22  Mazzeo v. United States (In re Mazzeo), 131 F.3d 295, 303–04 (2d Cir. Dec. 3, 1997) (Kearse, McLaughlin, Godbold) (Responsible person liability for withholding taxes for the debtor’s corporation for quarters ending prior to the Chapter 13 petition is noncontingent debt. “[T]hat the taxing authority may attempt to collect the withheld taxes from the corporation rather than from a responsible person does not make the debt contingent . . . . Mazzeo, [Westfield Financial Corporation’s] president, either was a responsible person or he was not; but his status did not depend on any event that had not occurred prior to the time he filed his Chapter 13 petition.”); McVey v. United States (In re McVey), No. 08-5283, 2010 WL 724366 (Bankr. D. Kan. Feb. 23, 2010) (unpublished) (Nugent) (Because debtor was responsible person and liable for unpaid payroll taxes, unsecured debt exceeded § 109(e) debt limit and debtor was ineligible.); In re Brown, 302 B.R. 913, 915 (Bankr. D. Or. Aug. 13, 2003) (Alley) (100% penalty for failure to remit withholding taxes is noncontingent because all the events giving rise to the debtor’s liability—“namely withholding by a corporation controlled by the Debtor without remission to the government”—occurred before the petition.); In re Maxfield, 159 B.R. 587 (Bankr. D. Idaho Oct. 27, 1993) (Hagan) (That a corporation controlled by the debtor is also liable to the IRS for unpaid withholding taxes “is not relevant” to the debtor’s personal liability for the full amount of those taxes for purposes of eligibility in a Chapter 13 case. The possibility that the corporation might pay some or all of the taxes in the corporation’s Chapter 11 case does not affect the eligibility calculus for the individual Chapter 13 debtor. The 100% penalty in 26 U.S.C. § 6672 is a direct liability of the debtor as the controlling officer. “Because no extrinsic act or event” is necessary to trigger the debtor’s liability, the debt is noncontingent in the individual debtor’s Chapter 13 case.); In re Stinchfield, 126 B.R. 251 (Bankr. E.D. Tex. June 12, 1990) (Sharp). Compare In re Robertson, 143 B.R. 76 (Bankr. N.D. Tex. Feb. 28, 1992) (McGuire) (Statutory tax penalties assessed against the debtor under §§ 6700 and 6701 of the Tax Code are contingent and unliquidated debts because civil tax penalties of this sort are akin to tort claims.).

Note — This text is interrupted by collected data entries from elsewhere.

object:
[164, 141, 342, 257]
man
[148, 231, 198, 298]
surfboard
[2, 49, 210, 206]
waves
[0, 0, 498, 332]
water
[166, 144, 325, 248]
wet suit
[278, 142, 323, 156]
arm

23  Nicholes v. Johnny Appleseed of Wash. (In re Nicholes), 184 B.R. 82, 88–89 (B.A.P. 9th Cir. June 23, 1995) (Russell, Meyers, Jones) (Debts of debtor’s wholly owned corporation are not contingent because all events giving rise to the debtor’s liability (if any) occurred prior to the filing of the petition. “The issue of whether or not a debt is contingent is a question of law. . . . None of the debts listed on debtor’s schedules as ‘contingent’ rely on some future extrinsic event to trigger liability. Rather, all events giving rise to liability for these debts arose when Boss Fruit [the debtor’s wholly owned corporation] received the agricultural goods and trucking services. Furthermore, debtor’s potential personal liability stems from Boss Fruit’s failure to pay for the PACA obligations. All of these events occurred prior to the debtor’s bankruptcy filing. . . . Debts of a corporation listed on an individual debtor’s schedules are not rendered contingent simply because the individual debtor’s liability for the corporation’s debts is at issue. . . . [I]t makes no difference that the debts are those of the corporation; debtor’s dispute over liability for Boss Fruit’s debts does not render such debts ‘contingent.’ Since the acts which may give rise to the debtor’s personal liability for the corporation’s debts occurred prior to the filing of the petition, no future event need occur to impose liability. The debts are therefore not contingent.”).